Tim Hortons isn't just a coffee shop in Canada, it's an iconic and symbolic brand that sums up what we're all about. It's like an unofficial member of each Canadians' family - or at least it WAS. Lately, Tim's has had its shine tarnished with the recent and upsetting changes it's implement in some of its local stores (and we aren't talking about the change in their coffee beans).
After the increase in the local minimum wage in parts of the country, some Tim Hortons franchisees reponsponded by cutting employees benefits. A move that pissed off countless Canadians and even had the Ontario Premier Kathleen Wynne calling out the local cooperation for bullying their employees.

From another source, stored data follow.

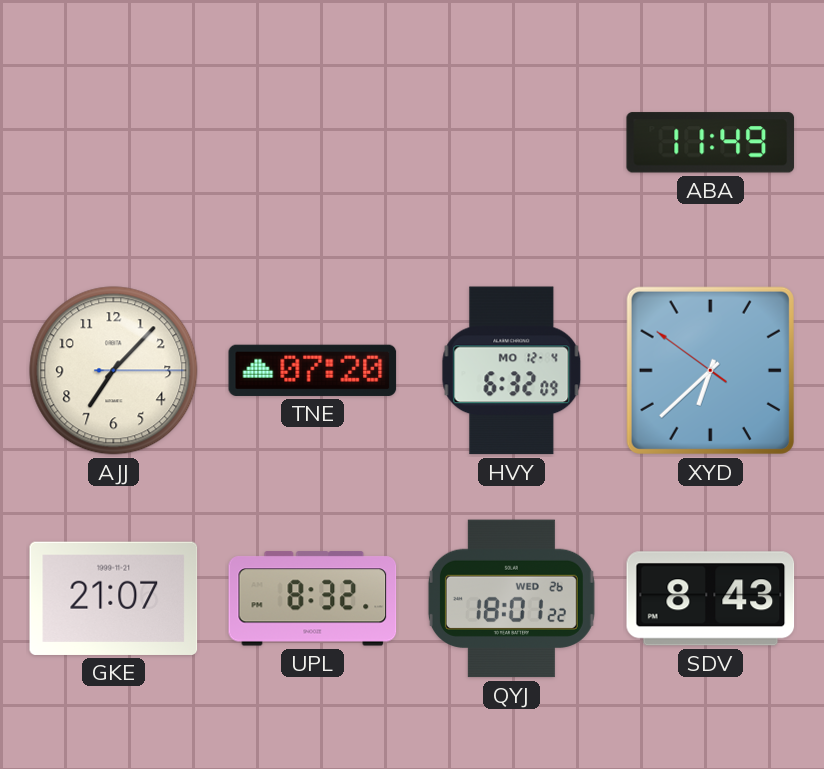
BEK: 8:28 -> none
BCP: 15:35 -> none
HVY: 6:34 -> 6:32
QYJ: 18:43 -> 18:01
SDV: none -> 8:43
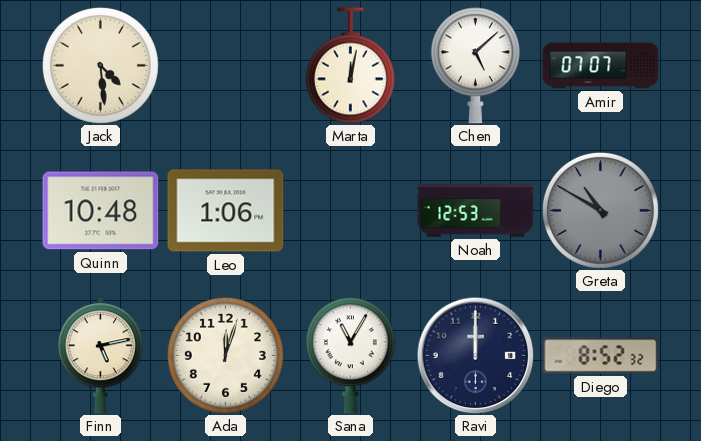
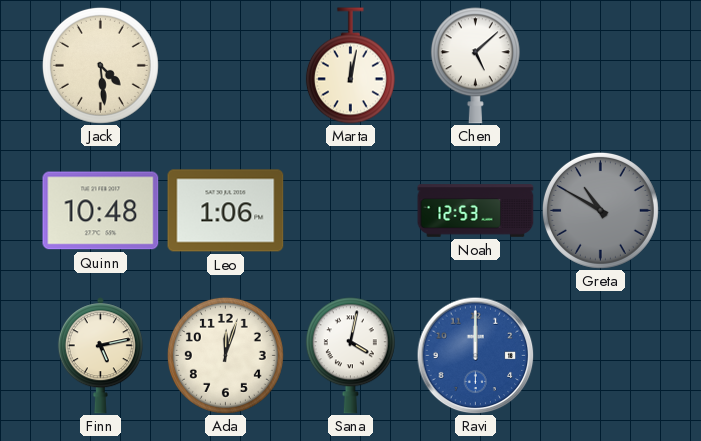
Amir: 07:07 -> none
Sana: 11:05 -> 4:02
Ravi dial: navy -> blue
Diego: 8:52 -> none
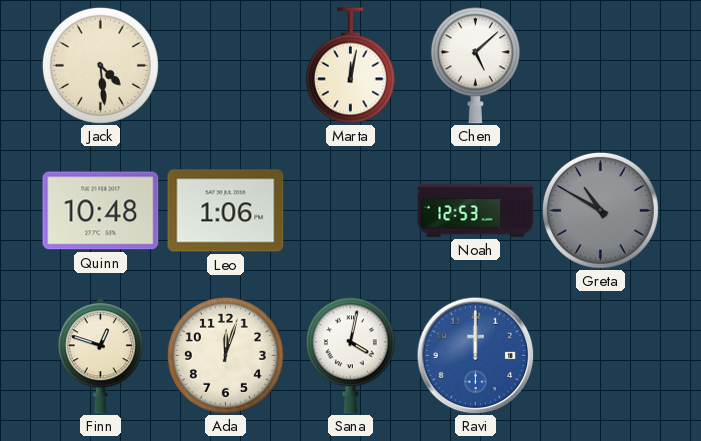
Finn: 5:13 -> 12:48
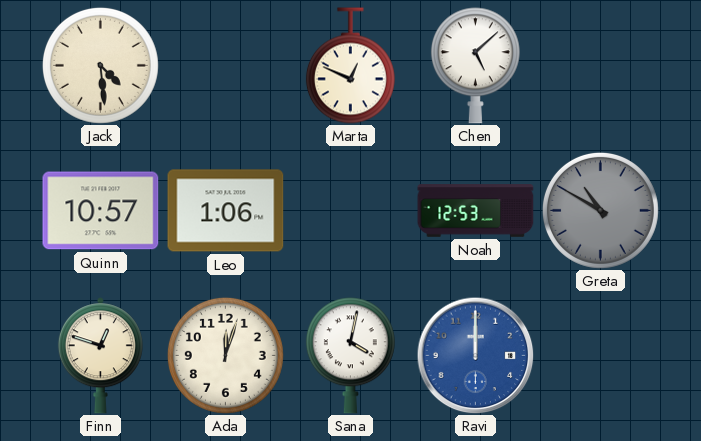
Marta: 12:02 -> 12:49
Quinn: 10:48 -> 10:57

Now it looks like those boycotts might come back to hit the coffee chain's bottom line in a big way. The Financial Post just reported that this "fourth quarter marked the fifth straight quarter of flat or falling same-store sales at Tim Hortons."
The reason why is being linked somewhat to a fight going on between head office and some Tim Hortons franchisees, who say the company has been treating them unfairly (ironic!). And partly due to the fast expansion Tim Hortons has had globally.

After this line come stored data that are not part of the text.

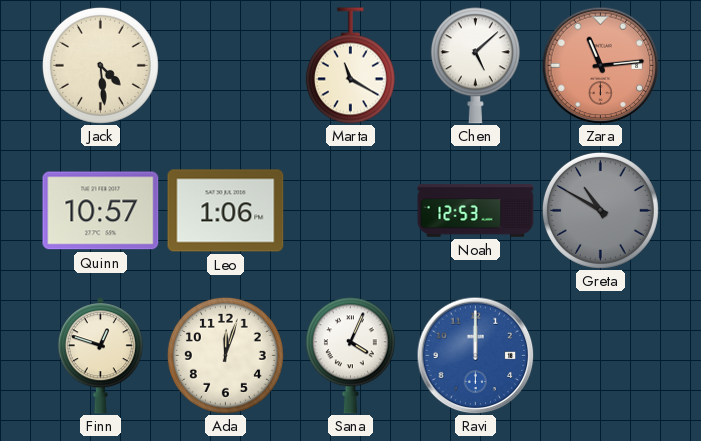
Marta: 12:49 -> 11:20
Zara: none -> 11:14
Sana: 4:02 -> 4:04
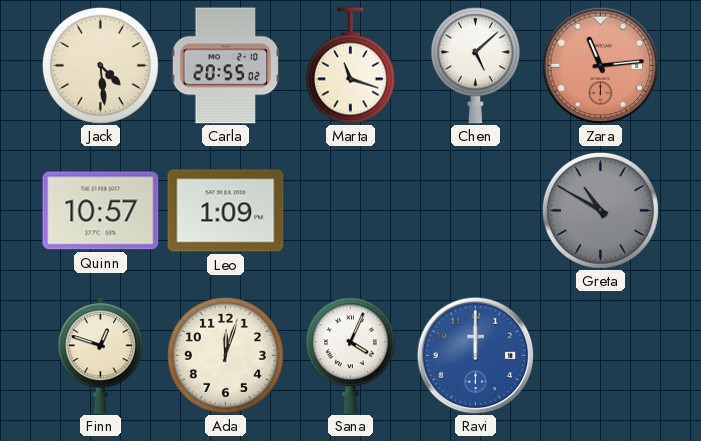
Carla: none -> 20:55
Marta: 11:20 -> 11:18
Leo: 1:06 -> 1:09
Noah: 12:53 -> none
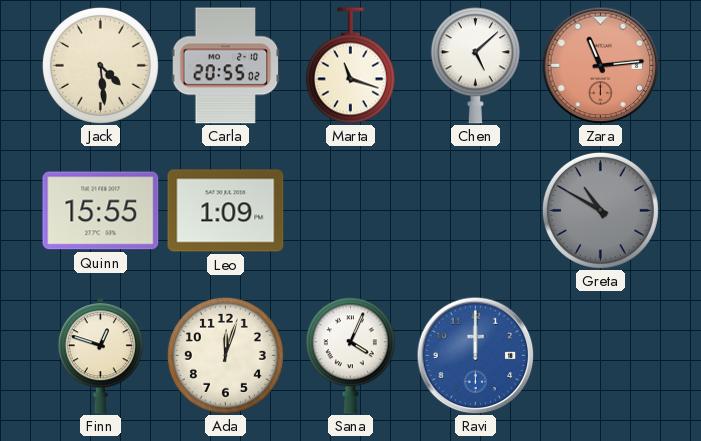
Quinn: 10:57 -> 15:55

While the sales for Tim's only slid by 0.1%, for a million dollar company that can mean a huge loss. These number also do not reflect the sales from January when the company's benefit cutting backlash began - we'll have to wait a few more months for that info. However based on the trend that we're already seeing, we can expect some not so promising numbers.
And while Tim Horton's isn't Canada's favourite coffee chain anymore anyways, it's sad to see what a turn it's taken in the recent months.